The mining sector is relevant for the economic development and well-being of countries and regions. Raw materials are essential for the production of goods and services and the development of new technologies. They can also play an important role in the global transition towards a zero-carbon economy. The subnational dimension is critical to delivering better policies for economies specialised in mining activities. Unlike other industries, mining is geographically concentrated in those areas where the deposits lie, creating particular interactions with local communities and the environment. Mining specialisation generates a number of opportunities, including greater investments, technological innovation and higher-wage jobs. Yet, it also brings challenges, including vulnerability to external shocks, and environmental and social impacts. These positive and negative impacts are amplified at regional and local scales.

Sweden’s northern region, Upper Norrland, is one of the most important mining regions in Europe and has the potential to become a global leader in environmentally sustainable mining. With the largest land surface and the lowest population density in Sweden, Upper Norrland contains two sub-regions, Västerbotten and Norrbotten. Both sub-regions host the largest mineral reserves in the country, containing 9 of the country’s 12 active mines and providing 90% of the iron ore in the European Union (EU).
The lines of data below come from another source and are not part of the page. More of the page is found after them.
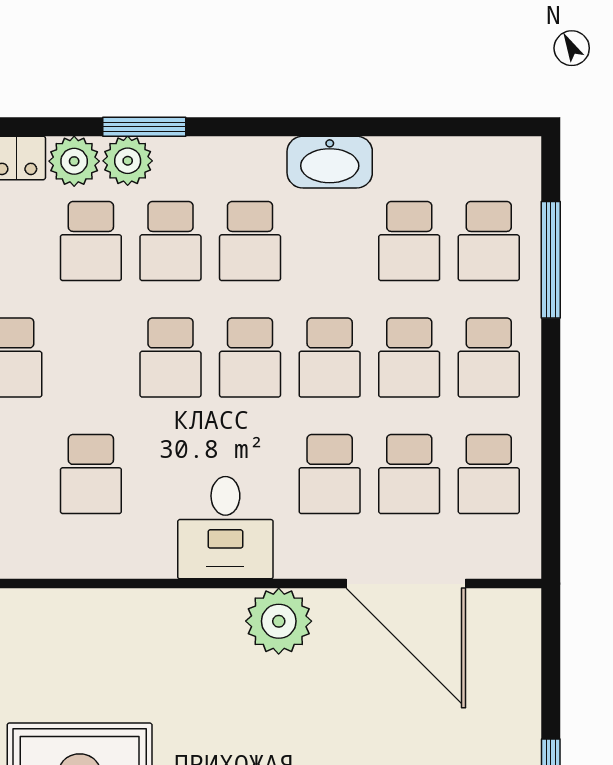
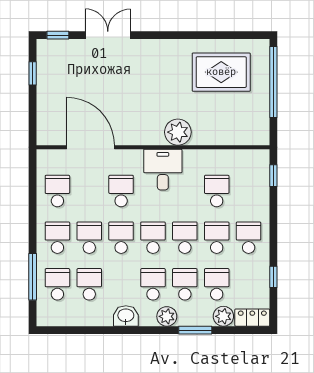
plant: (128, 161) -> (167, 316), moved
washbasin: (330, 162) -> (126, 316), width x0.72
school desk: (409, 474) -> (217, 238), moved
plant: (279, 621) -> (178, 132), moved

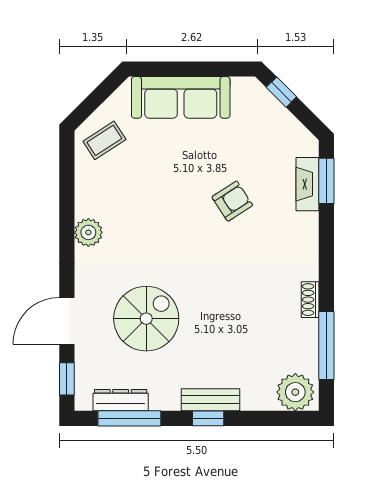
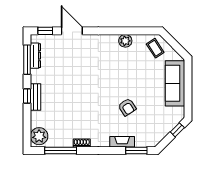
fireplace: (307, 184) -> (122, 142), moved
plant: (88, 232) -> (125, 41), moved
spiral stairs: (146, 319) -> (73, 67), removed

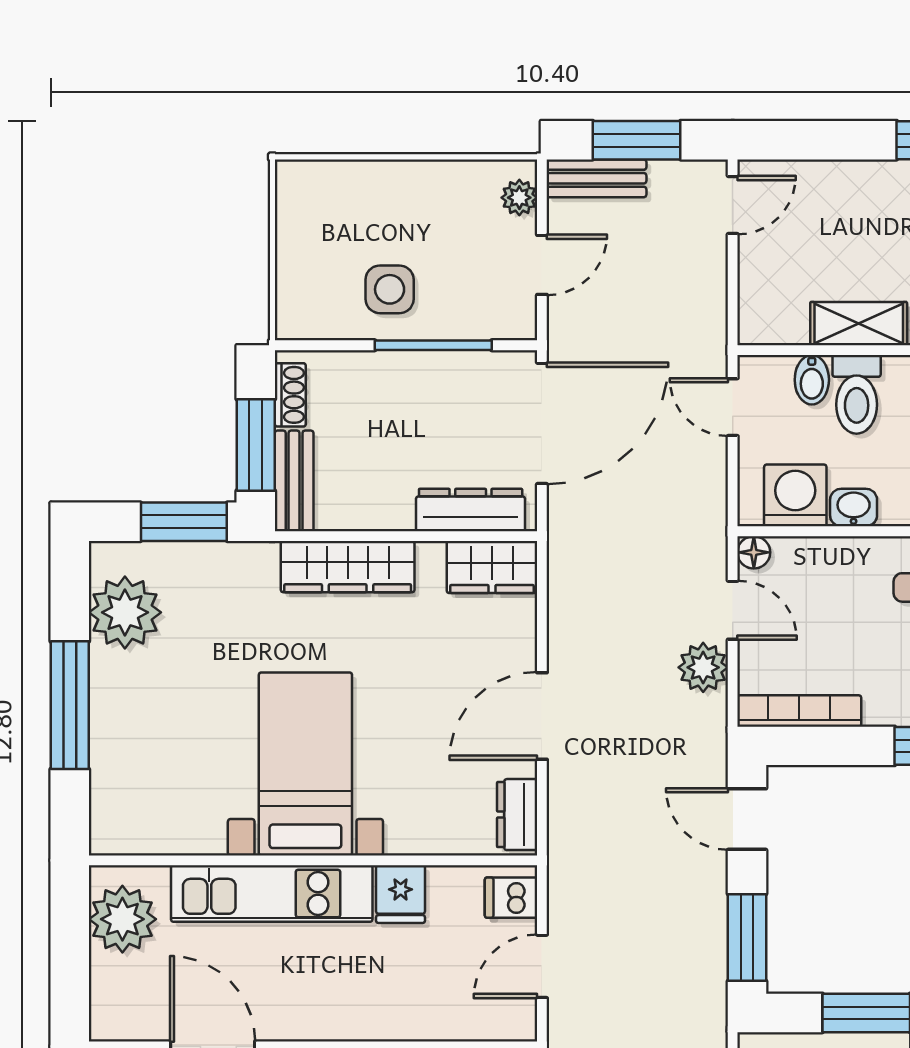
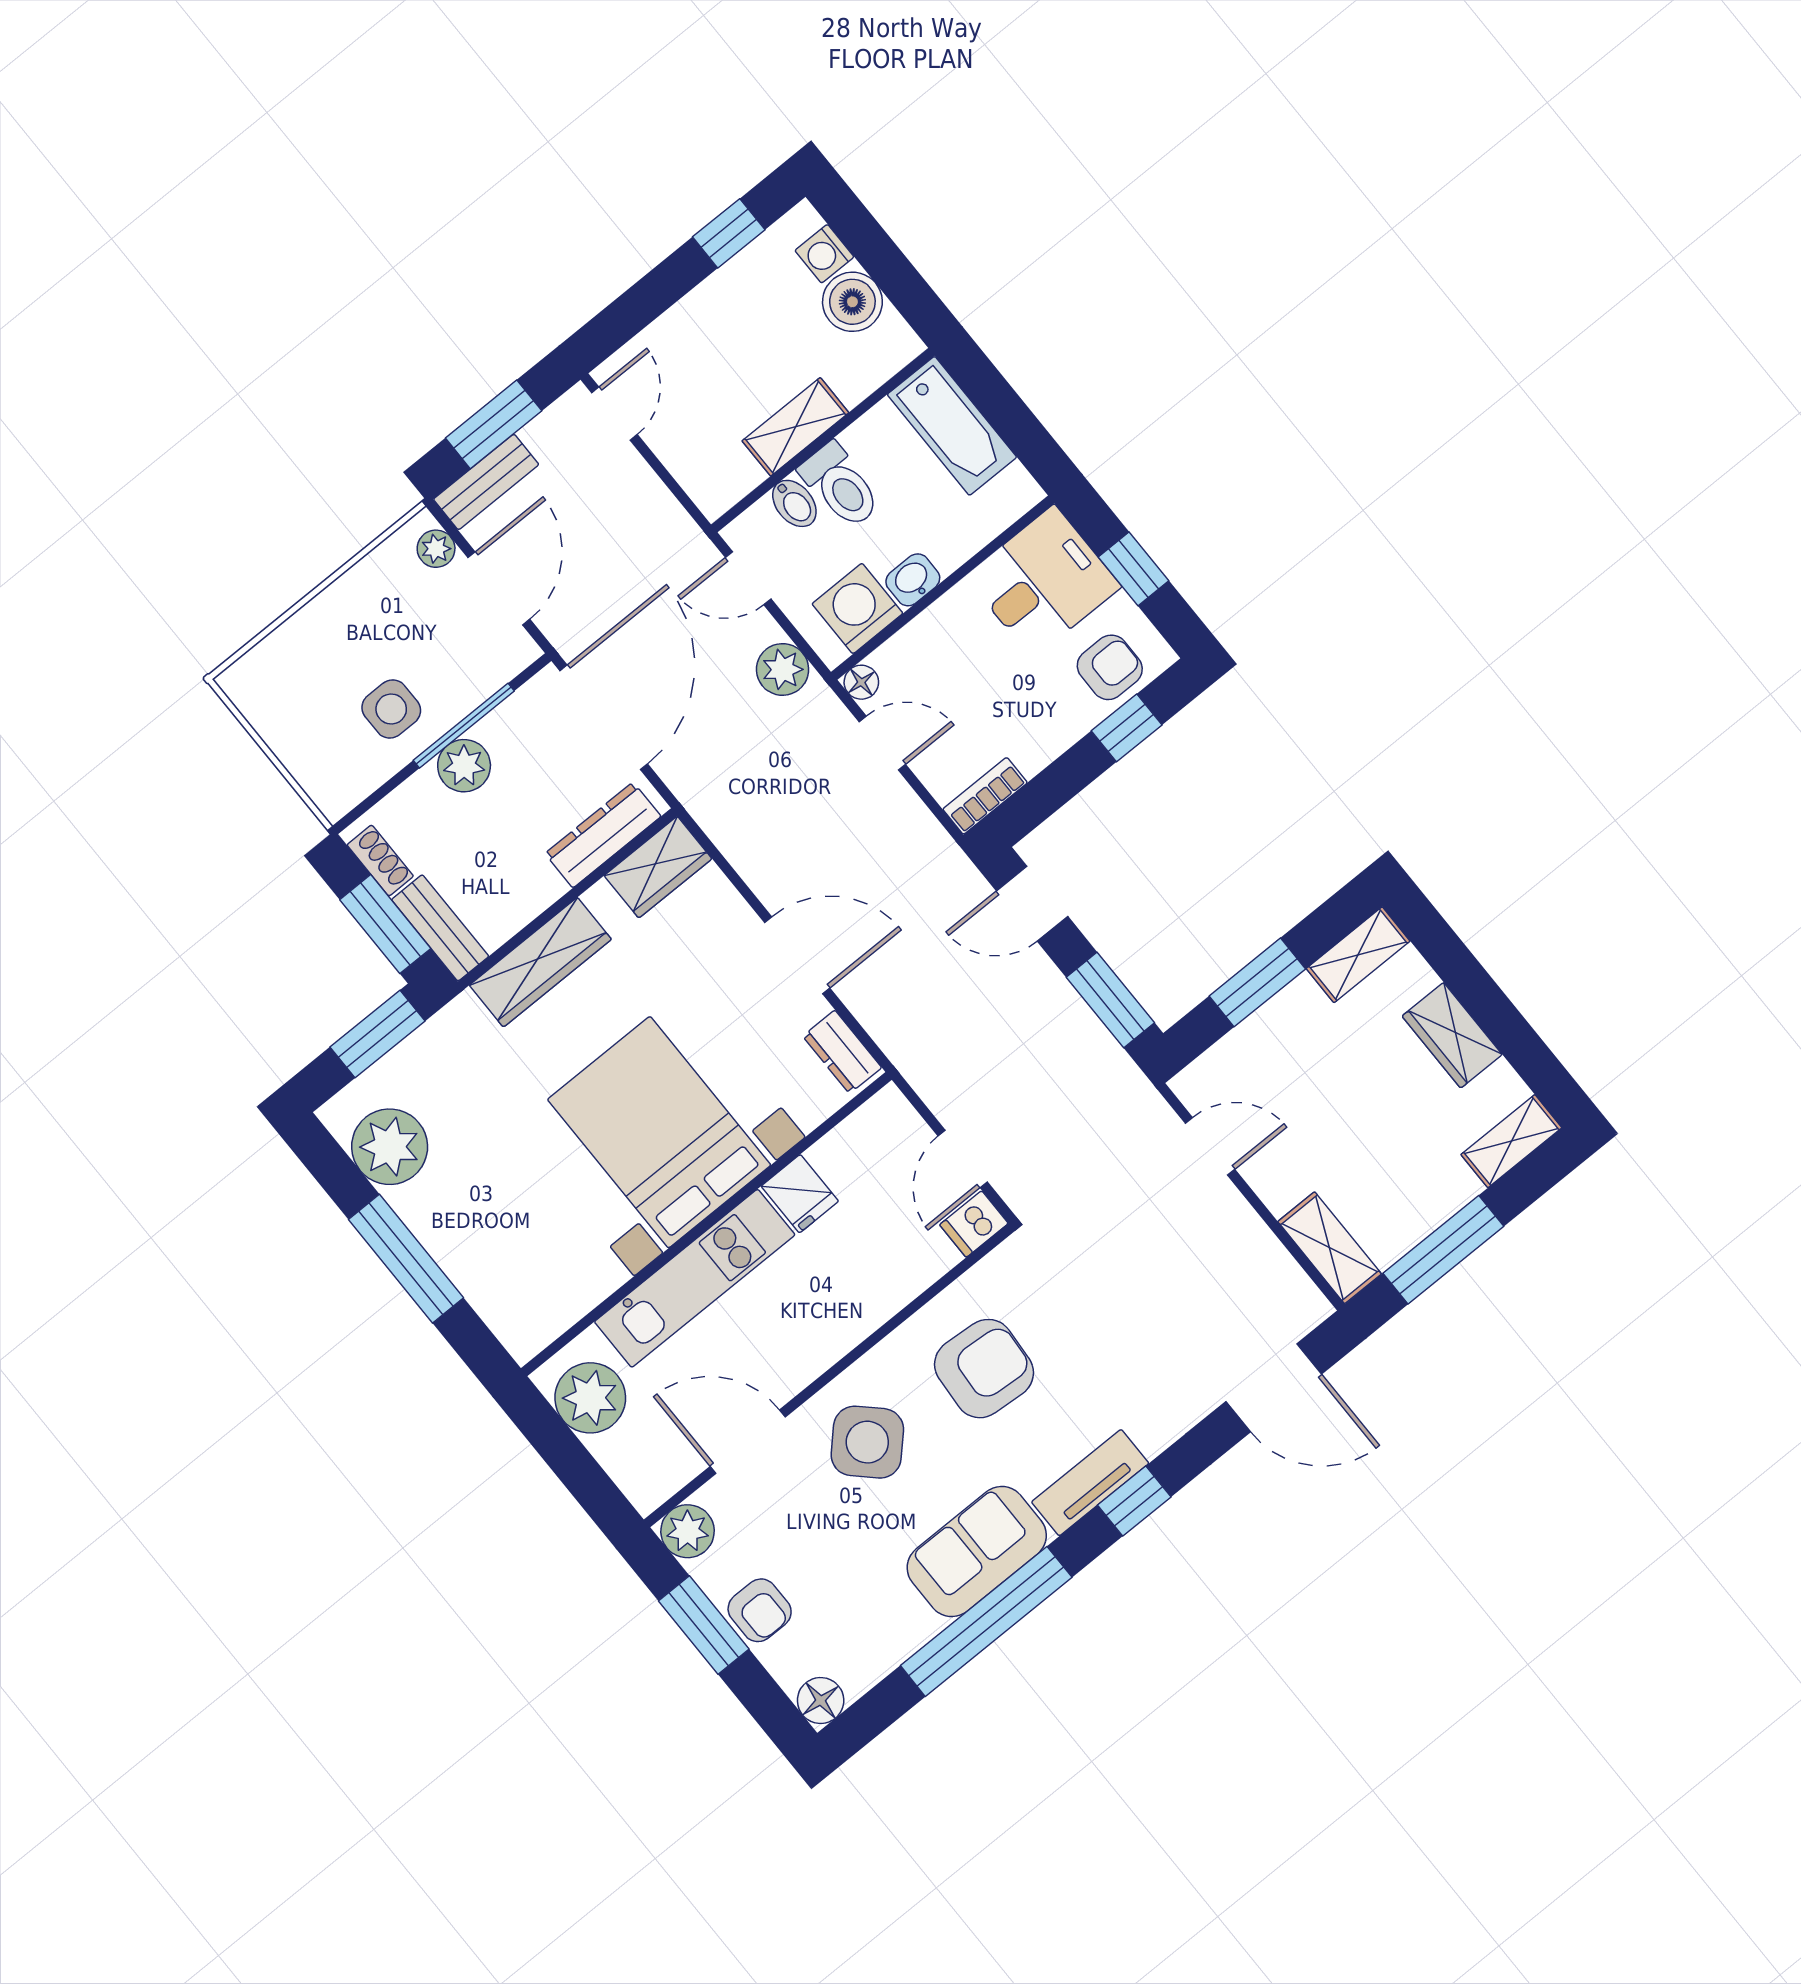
door: (542, 265) -> (499, 588), width x1.38
plant: (409, 375) -> (464, 766), added
plant: (703, 667) -> (783, 669), moved
bookcase: (799, 711) -> (985, 796), width x0.64
door: (542, 716) -> (797, 955), swing flipped
bed with nightstands: (305, 764) -> (659, 1132), width x1.36
dishwasher: (511, 898) -> (974, 1224), moved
Amongst the two, Västerbotten is more densely populated and has a more diversified economy, while Norrbotten is larger in terms of land surface and more specialised in mining, concentrating most of the active mines and production volumes in Sweden.

Upper Norrland has the potential to become a global leader in environmentally sustainable mining due to its competitive advantages. These include a pool of large mining companies working closely with research centres and universities to reduce the emission footprint and waste production across the mining value chain, together with a highly skilled labour force to drive innovation. The region also has a stable supply of green energy from hydropower and high-quality broadband coverage. Fully unlocking this potential will contribute to global climate agendas and the EU’s self-sufficiency strategy of raw materials.
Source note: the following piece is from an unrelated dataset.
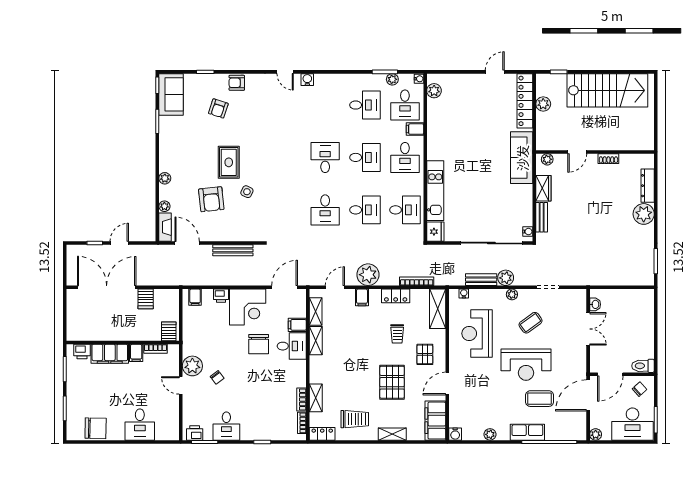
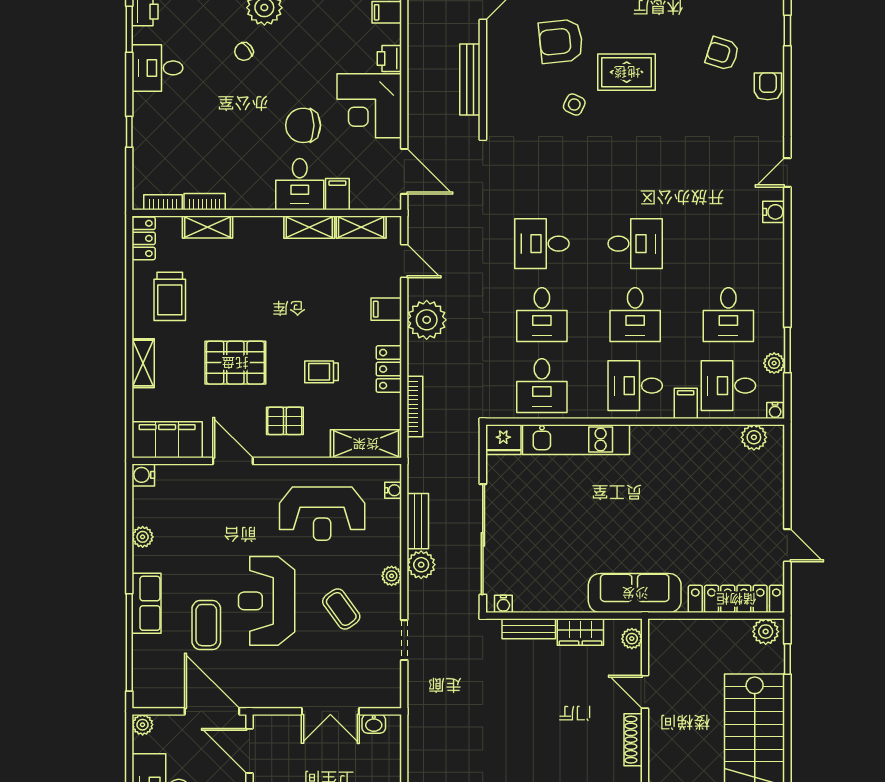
plant: (543, 104) -> (766, 632), moved
shoe rack: (608, 159) -> (633, 740), width x1.43
reception desk: (477, 333) -> (322, 514), turned 180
Yet, the region must overcome a number of bottlenecks to support a sustainable future. They include a shrinking workforce, low interaction of municipalities and small businesses with the mining innovation process, lack of preparation of the workforce for future technological changes, as well as increasing opposition to mining due to socio-environmental concerns and land use conflicts.

This study identifies how Västerbotten and Norrbotten can build on their competitive advantages and address current and future challenges to support a resilient future through sustainable mining. To this end, Sweden’s national government needs to update the national mining strategy, define mechanisms to help the region capture greater value from mining ventures and improve the efficiency, predictability and transparency of the regulatory framework for mining. Both sub-regions need to enhance their innovation ecosystem, the local business environment, and internal and external co-operation.

This study is part of the OECD Mining Regions and Cities Initiative, which supports countries in implementing better regional development policies in a mining and extractive context.